Let us consider the second largest market for EVs, Europe. Europe is second only to China in terms of market leaders in the EV segment. Europe has seen a steady increase in EV sales due to national subsidies, tightening of vehicle CO 2 regulations, increased model availability and rising concerns over urban air quality. Though Europe is the second largest market, not all countries within are growing at the same pace. In 2019 alone, passenger EV sales rose by 41 percent w.r.t 2018, with a total count of around 540,000 units being sold. Sales in 2020 are expected to take a dip because of COVID-19, especially in the UK and Italy, where business will take longer to return to normal.

To meet the 2030 fuel economy regulations, EV sales are projected to pick up and by 2030, representing 35 percent of all new vehicles sold annually. The pace is expected to slow down thereafter. As of date, Norway, UK, Germany, The Netherlands, and France together account for 75 percent of the EV sales in Europe. Norway, as of 2019, stands at 53 percent of all EV sales, followed by Iceland at 22 percent.
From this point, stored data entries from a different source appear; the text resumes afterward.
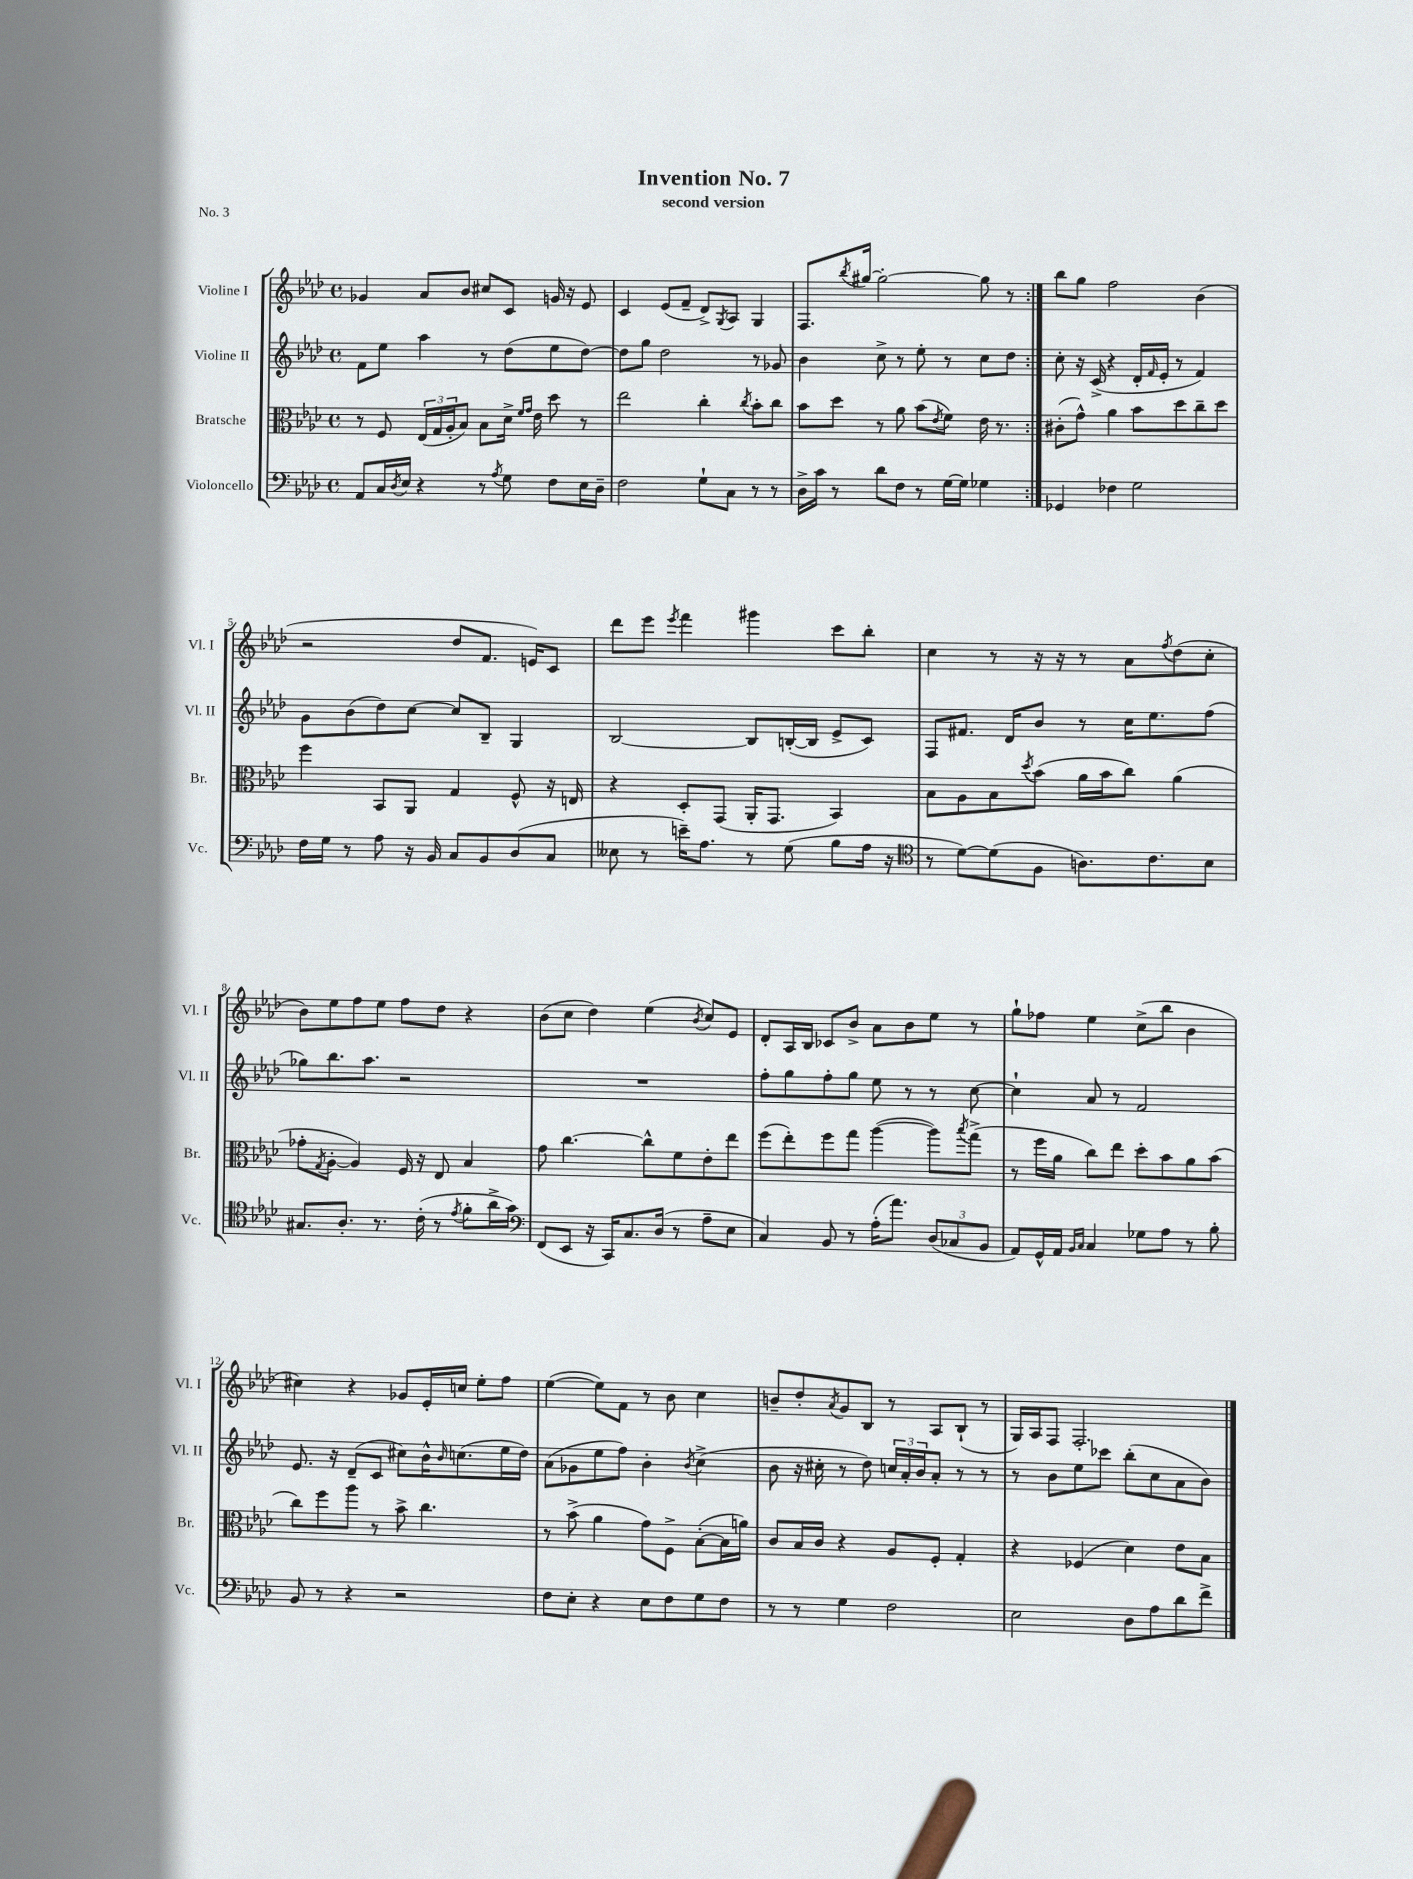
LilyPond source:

\header { title = "Invention No. 7" subtitle = "second version" piece = "No. 3" }
<<
\new StaffGroup <<
\new Staff = "s0" \with { instrumentName = "Violine I" shortInstrumentName = "Vl. I" } {
    \clef treble \key aes \major \defaultTimeSignature \time 4/4
    \repeat volta 2 { ges'4 aes'8 bes'8 cis''8 c'8 g'16 r16 ees'8 |
    c'4 ees'8( f'8-- des'8->) \acciaccatura { g8 } aes8 g4 |
    f8. \acciaccatura { bes''8 } gis''16~ gis''2~-. gis''8 r8 | }
    bes''8 g''8 f''2 bes'4( |
    r2 des''8 f'8. e'16) c'8 |
    des'''8 ees'''8 \acciaccatura { ees'''8 } f'''4 gis'''4 c'''8 bes''8-. |
    c''4 r8 r16 r16 r8 aes'8 \acciaccatura { f''8 } des''8( c''8-. |
    bes'8) ees''8 f''8 ees''8 f''8 des''8 r4 |
    bes'8( c''8 des''4) ees''4( \acciaccatura { bes'8 } c''8) ees'8 |
    des'8-. aes16 bes16 ces'8 bes'8-> aes'8 bes'8 ees''8 r8 |
    g''8-! fes''8 ees''4 c''8->( bes''8 bes'4 |
    cis''4) r4 ges'8 ees'16-. c''16 ees''8-. f''8 |
    ees''4~( ees''8) f'8 r8 bes'8 c''4 |
    b'8-- des''8-. \acciaccatura { aes'8 } g'8 bes8 r8 aes8 bes8-!( r8 |
    g16) aes16 f8 f2.-. \bar "|." |
}
\new Staff = "s1" \with { instrumentName = "Violine II" shortInstrumentName = "Vl. II" } {
    \clef treble \key aes \major \defaultTimeSignature \time 4/4
    \repeat volta 2 { f'8 ees''8 aes''4 r8 des''8( ees''8 des''8~) |
    des''8 g''8 des''2 r8 ges'8 |
    bes'4 c''8-> r8 ees''8-. r8 c''8 des''8 | }
    c''8-. r16 c'16->( r4 des'16-. \grace { f'16 } ees'16-. r8 f'4) |
    g'8 bes'8( des''8) c''8~ c''8 bes8-- g4 |
    bes2~ bes8 b16~-.( b16 ees'8-> c'8) |
    f8 fis'8. des'16 bes'8 r8 c''16 ees''8. f''8( |
    ges''8) bes''8. aes''8. r2 |
    R1 |
    f''8-. g''8 f''8-. g''8 ees''8 r8 r8 c''8~ |
    c''4-! aes'8 r8 f'2 |
    ees'8. r16 des'8--( c'8 cis''8) bes'16-^ \grace { bes'16 } c''8.( ees''16 des''16) |
    aes'8( ges'8 ees''8 f''8) bes'4-. \acciaccatura { bes'8 } c''4->( |
    bes'8 r16 cis''16-. r8 des''8) \tuplet 3/2 { c''16 aes'16-. bes'16 } aes'8-. r8 r8 |
    r8 bes'8 ees''8 ces'''8 bes''8-.( c''8 aes'8 bes'8) \bar "|." |
}
\new Staff = "s2" \with { instrumentName = "Bratsche" shortInstrumentName = "Br." } {
    \clef alto \key aes \major \defaultTimeSignature \time 4/4
    \repeat volta 2 { r8 f8 \tuplet 3/2 { ees16( g16 aes16-. } bes8) bes8 des'16-> \grace { f'16 g'16 } ees'16 des''8 r8 |
    ees''2 c''4-. \acciaccatura { c''8 } bes'8-. c''8 |
    bes'8 des''8 r8 aes'8 bes'8( \acciaccatura { ees'8 } f'8) ees'16 r8. | }
    cis'8-.( g'8-^) aes'4 bes'8 des''8 c''8-- des''8 |
    f''4 bes,8 aes,8 g4 f8-^ r16 e16 |
    r4 des8-. g,8( aes,16-. g,8. bes,4) |
    bes8 aes8 bes8 \acciaccatura { des''8 } bes'8( aes'16 bes'16 c''8) aes'4( |
    ges'8-. \acciaccatura { g8 } aes8~-. aes4) f16 r16 ees8 bes4 |
    g'8 c''4.~ c''8-^ f'8 ees'8-. ees''8 |
    f''8( ees''8-.) f''8 g''8 aes''4~( aes''8) \acciaccatura { bes''8 } g''8->( |
    r8 f''16 aes'16 c''8) ees''8 des''8-. bes'8 aes'8 bes'8( |
    c''8) f''8 aes''8 r8 bes'8-> c''4. |
    r8 bes'8->( aes'4 g'8) f8-> bes8~-.( bes16 a'16) |
    c'8 bes16 c'16 r4 aes8 f8-. g4-. |
    r4 fes4( des'4) ees'8 bes8 \bar "|." |
}
\new Staff = "s3" \with { instrumentName = "Violoncello" shortInstrumentName = "Vc." } {
    \clef bass \key aes \major \defaultTimeSignature \time 4/4
    \repeat volta 2 { aes,8 c16 \acciaccatura { des8 } ees16 r4 r8 \acciaccatura { aes8 } g8 f8 ees16 des16-- |
    f2 g8-! c8 r8 r8 |
    des16-> c'16 r8 des'8 f8 r8 g16~ g16 ges4 | }
    ges,4 fes4 g2 |
    f16 g16 r8 aes8 r16 bes,16 c8 bes,8 des8( c8 |
    eeses8 r8 e'16--) aes8. r8 g8( bes8 aes16 r16 |
    \clef tenor r8 des'8~) des'8( f8 a8.) c'8. bes8 |
    gis8. aes8.-. r8. c'16-.( r8 \acciaccatura { ees'8 } f'8-. aes'16-> g'16) |
    \clef bass f,8( ees,8 r16 c,16) c8. des16( r8 aes8-- ees8 |
    c4) bes,8 r8 aes16-.( aes'8.) \tuplet 3/2 { des8( ces8 bes,8 } |
    aes,8) g,16-^ aes,16 \grace { bes,16 c16 } c4 ges8 aes8 r8 bes8-. |
    bes,8 r8 r4 r2 |
    f8 ees8-. r4 ees8 f8 g8 f8 |
    r8 r8 g4 f2 |
    ees2 des8 aes8 des'8 f'8-> \bar "|." |
}
>>
>>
The most sold model among EVs, remains the Tesla Model 3 (17 percent of Europe EV sales).

There are many factors that are propelling the growth of EVs and its attractiveness, but economists feel that increased number of options and a price drop are the two main factors. The latter half of 2020s can see accelerated sales due to meeting of emission targets and it may also see more subsidies being rolled out. Due to satisfactory proliferation of EVs in the market, price parity also comes early in Europe. With the lower segments estimated to reach price parity by 2022 and the high-end models by 2030. Over time, as the market matures, Germany is indicated to come out as the country with the highest EV adoption rate (70 percent by 2040), closely followed by France. This is attributed to the high purchasing power, active policy support and EV push by domestic automakers in the country.

Overall, Europe as a market will maintain its growth and see enhanced activities as the decade progresses. With the US being close behind Europe, it remains to be seen how the two leaders help in faster adoption of EVs in the days to come. As discussed before, EVs are at the cusp of many innovations which the world will witness in the days to come. Batteries are just one sub-set of the race, there will be many more technologies joining the race. It all depends on how sustainable each of these technologies will be and which ones become successful to maintain the sustainability edge over the other in the long run, and keep innovating consistently. This will be the new normal of the present volatile, uncertain, complex, and ambiguous world.